Provenant de la veuve de l’artiste, Gilberte Brassaï, décédée en 2005, l’ensemble comprenait 550 photographies, des tirages d’époque ou des tirages d’expositions, réalisés par le photographe lui-même. Les estimations variaient de quelques centaines à 15.000 €.

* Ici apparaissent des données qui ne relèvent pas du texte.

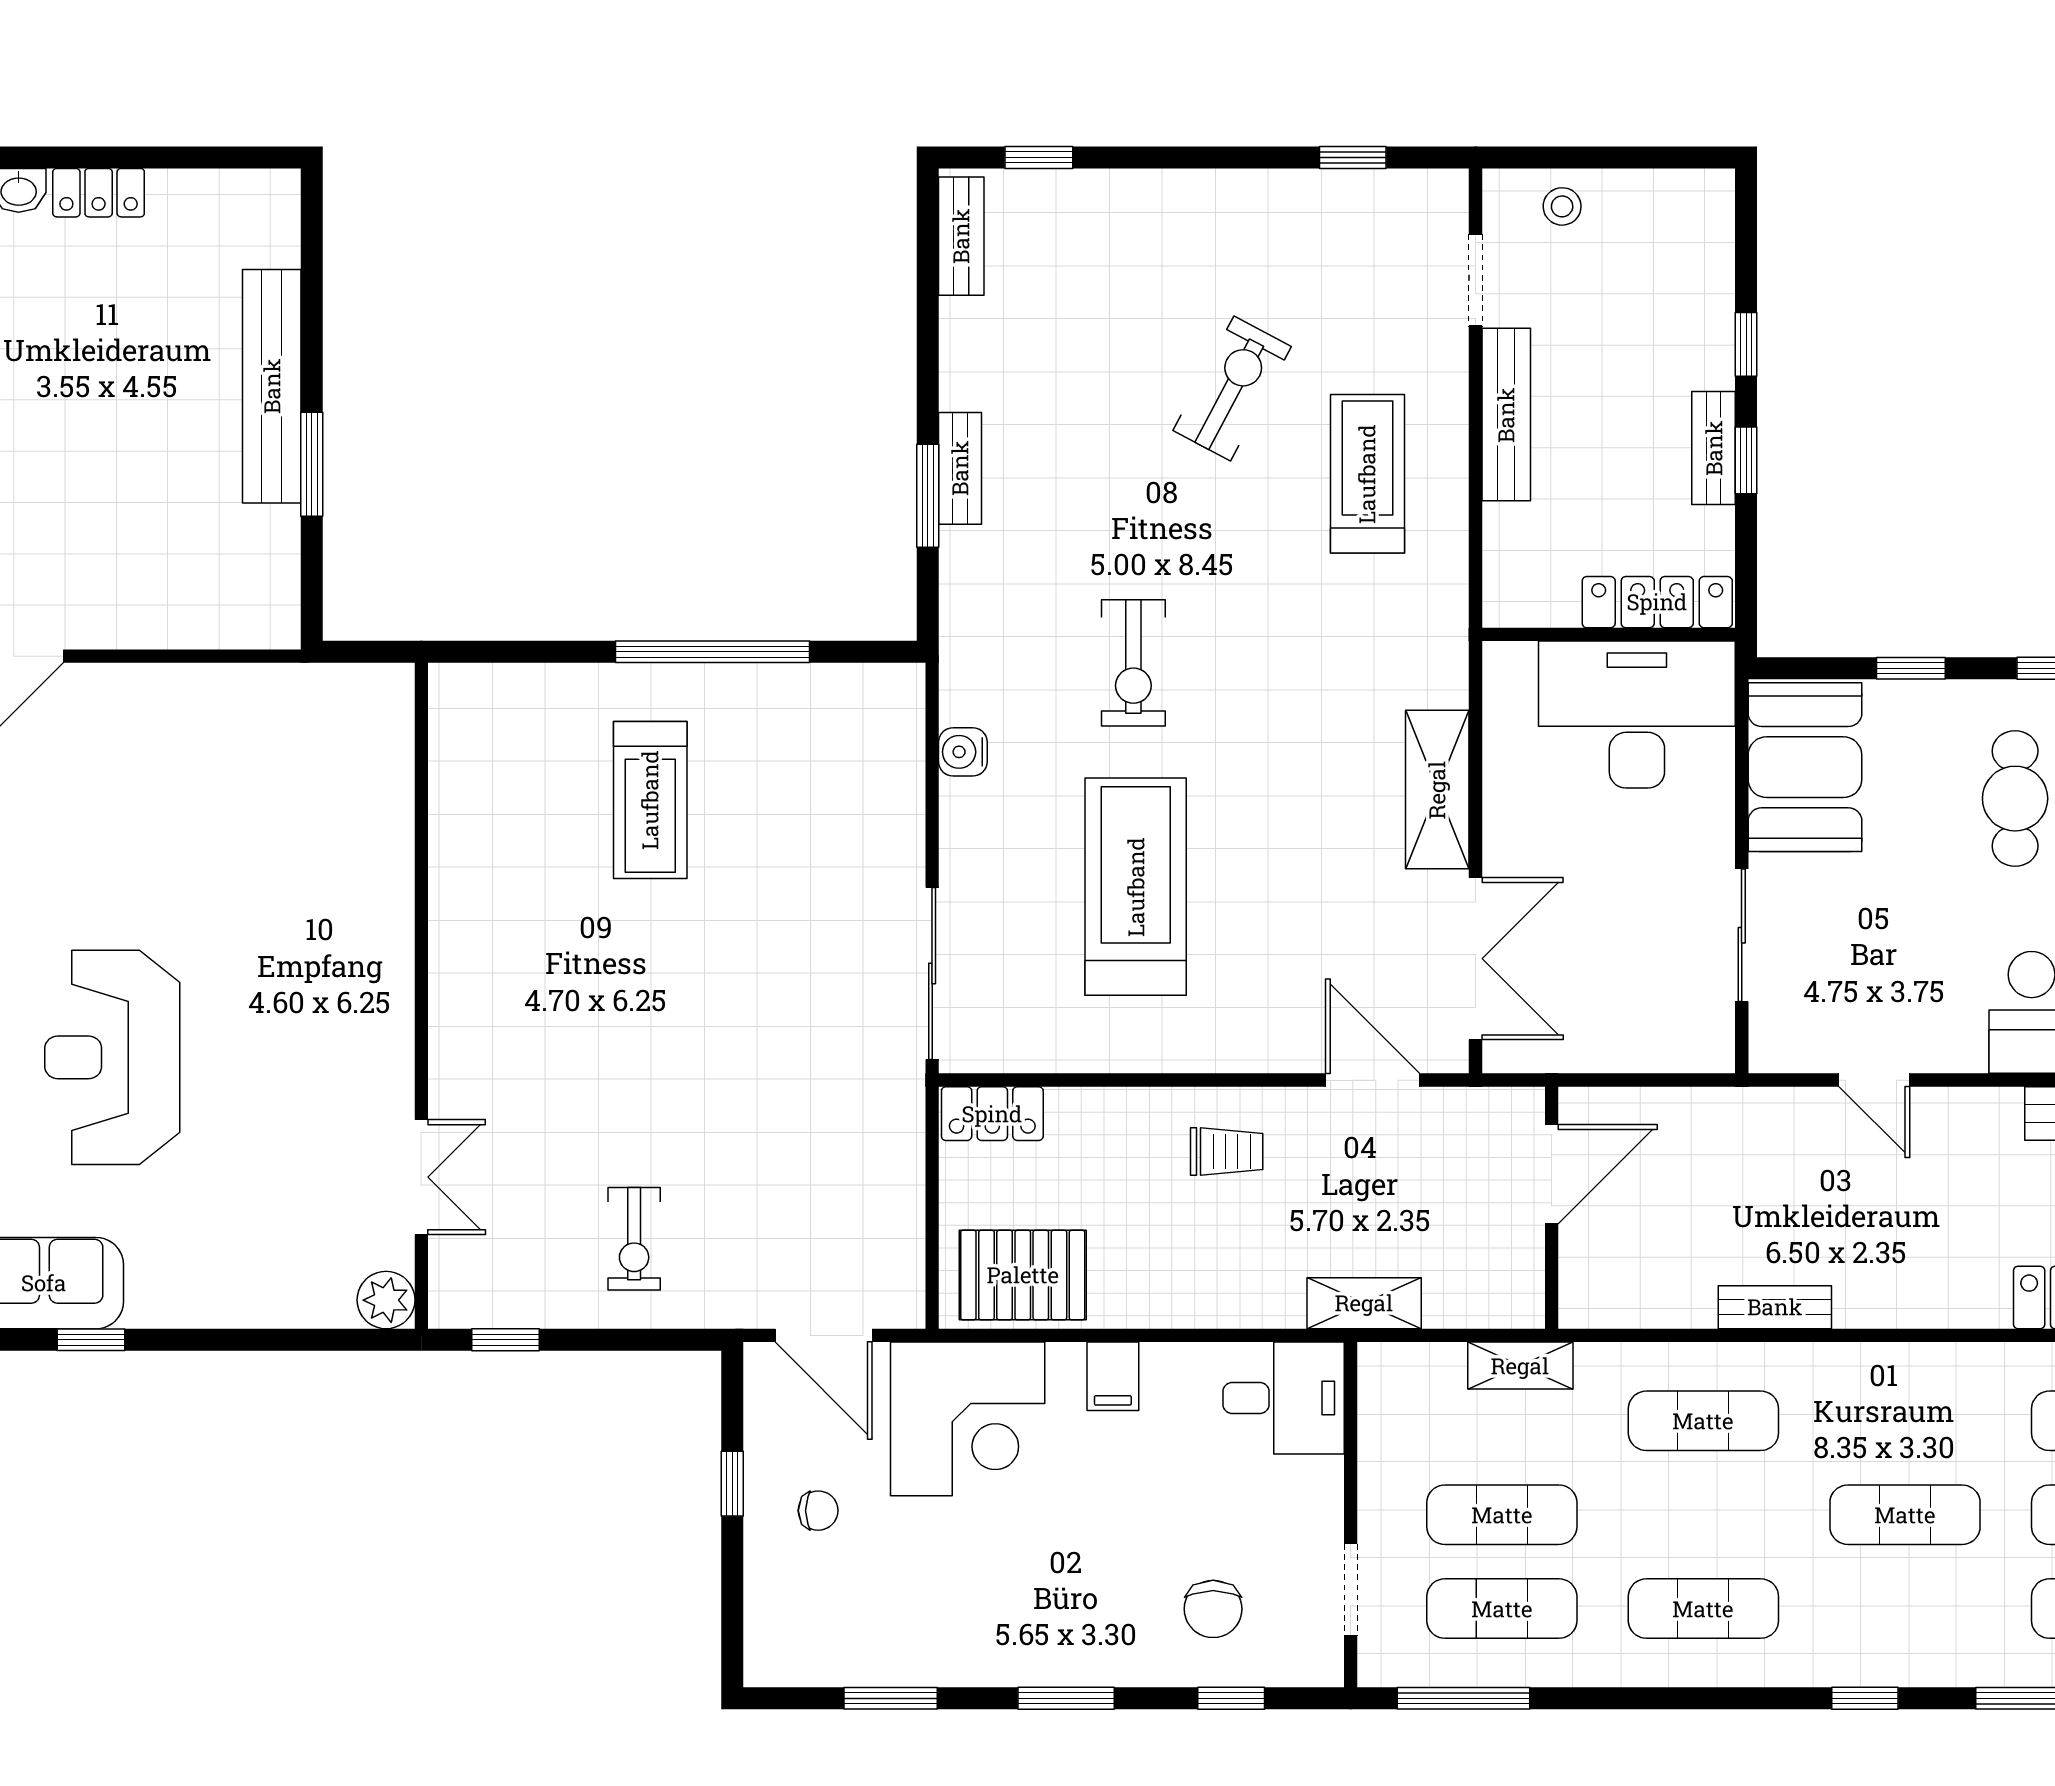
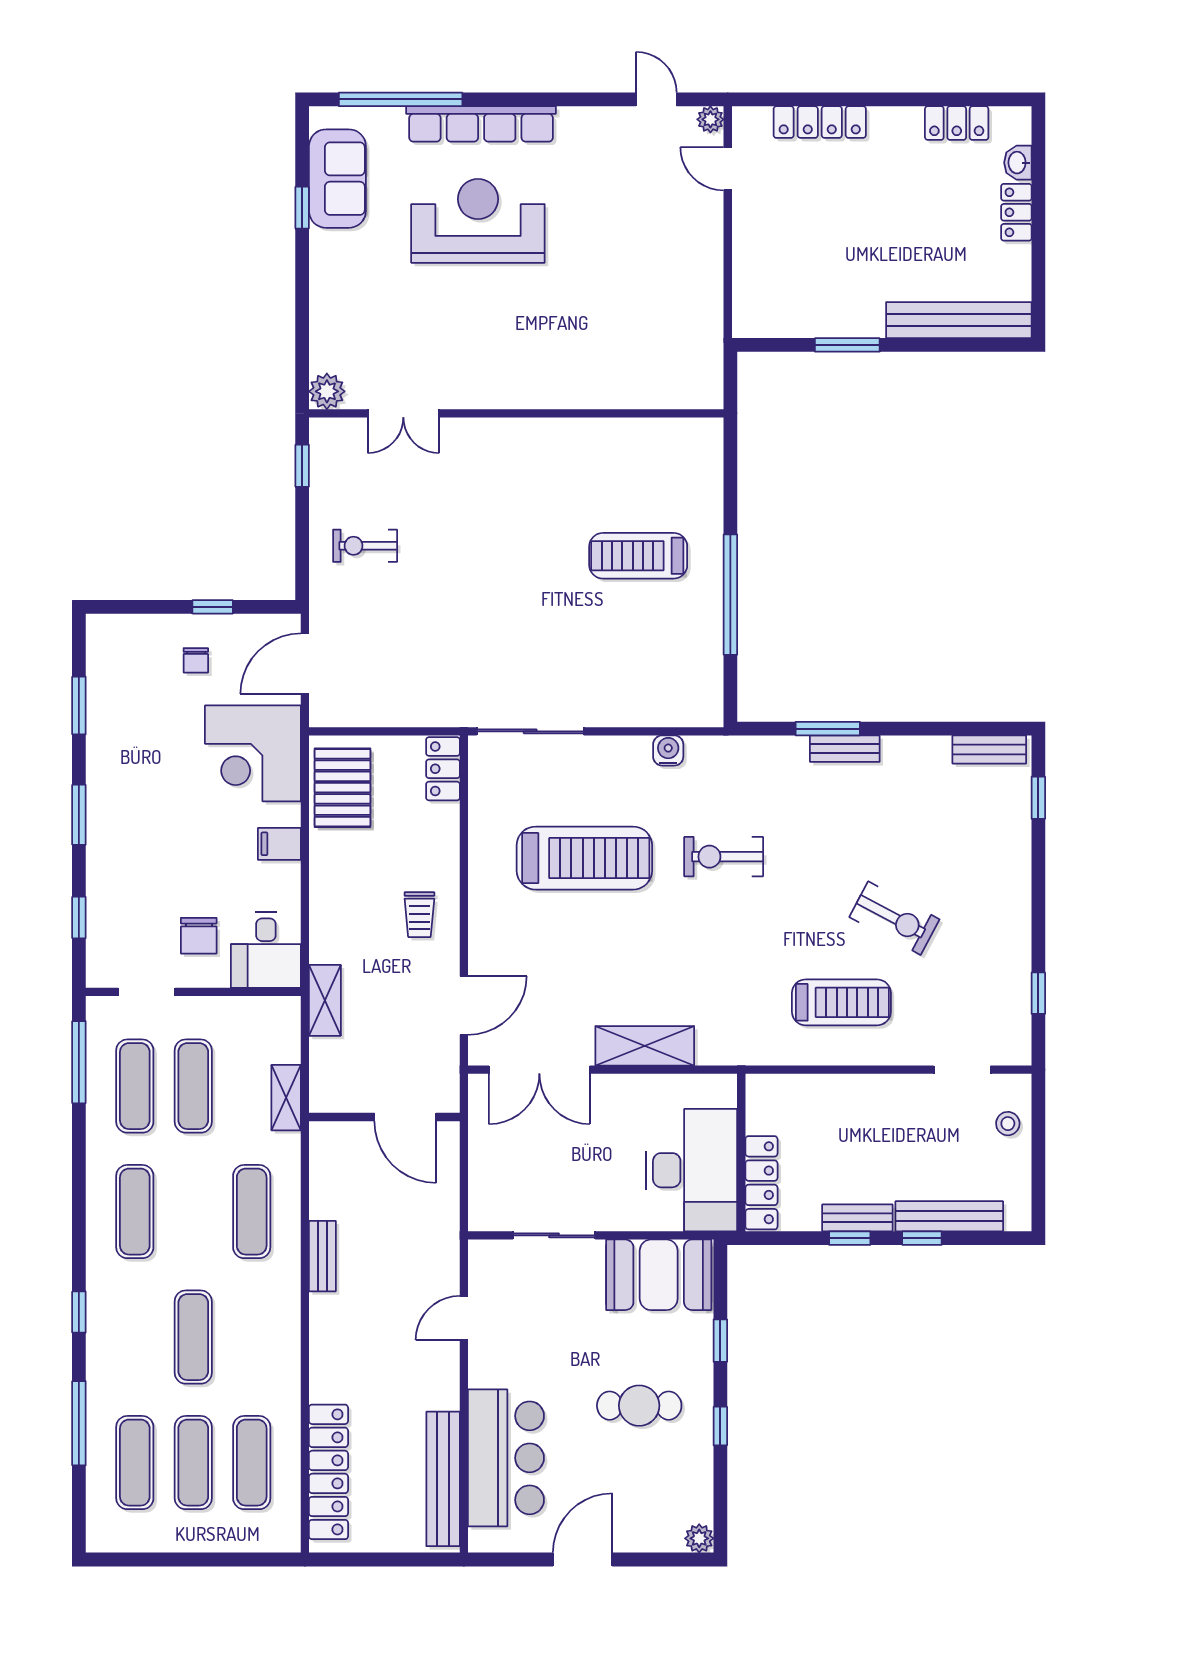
bench: (272, 386) -> (959, 320), moved
bench: (1506, 415) -> (949, 1216), moved
chair: (1213, 1609) -> (199, 936), moved, turned -90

Avec 639 lots vendus sur les 764 présentés – ce qui représente un taux d’invendu de 14 % –, cette vente connut un vif succès, rapportant plus de 5 M€. Le record mondial pour une photographie de Brassaï était obtenu à 85.000 € par les Pavés, tirage d’époque, celui d’une œuvre de l’artiste tombait également à 170.000 € pour le collage sur carton Graffiti I. Ces deux résultats sont encore aujourd’hui les meilleures adjudications pour des œuvres de Brassaï aux enchères. Les images iconiques de l’artiste étaient récompensées puisque les 88 clichés retraçant les pérégrinations de Brassaï dans Paris cumulaient 864.500 € et les clichés représentant Picasso totalisaient 131.600 €. Môme Bijou (c. 1930-1932), un tirage d’époque, réalisait 41.000 €, écrasant une estimation haute de 8.000 €. Aujourd’hui, sur les quinze meilleures adjudications de Brassaï aux enchères, treize datent encore de cette vente historique. Grâce à elle, la maison Millon a dispersé 30 % des œuvres de Brassaï en volume et 45 % en valeur. La France représente 60 % du marché de l’artiste. Les États- Unis sont également une place privilégiée pour Brassaï, Christie’s, Sotheby’s et Swann ayant réalisé quelques belles ventes.

Depuis 1989, plus de 2.700 œuvres ont été proposées aux enchères. 2.000 d’entre elles ont trouvé acquéreur – soit un taux d’invendu de 27 %. En tout, elles ont rapporté 12 M$, soit un prix moyen par lot vendu de 6.000 $. Ce sont évidemment les photographies de Brassaï qui sont le plus échangées – près de neuf lots sur dix et 94 % du volume d’affaires de l’artiste aux enchères. Celles réalisées au début des années 1930 sont particulièrement recherchées. Sur ces quinze meilleures adjudications, onze récompensent des clichés réalisés entre 1931 et 1935 et ces quatre années ont représenté la moitié du chiffre d’affaires et des lots du photographe proposés aux enchères – 6 M$ et plus de 1.000 mises en vente.

Le marché de Brassaï épouse d’une certaine manière celui de la photographie. Ses œuvres sont relativement abordables, mais varient grandement en fonction des tirages et des époques des épreuves. Un marché stable donc, si l’on exclut la belle vacation réalisée par Millon en 2006.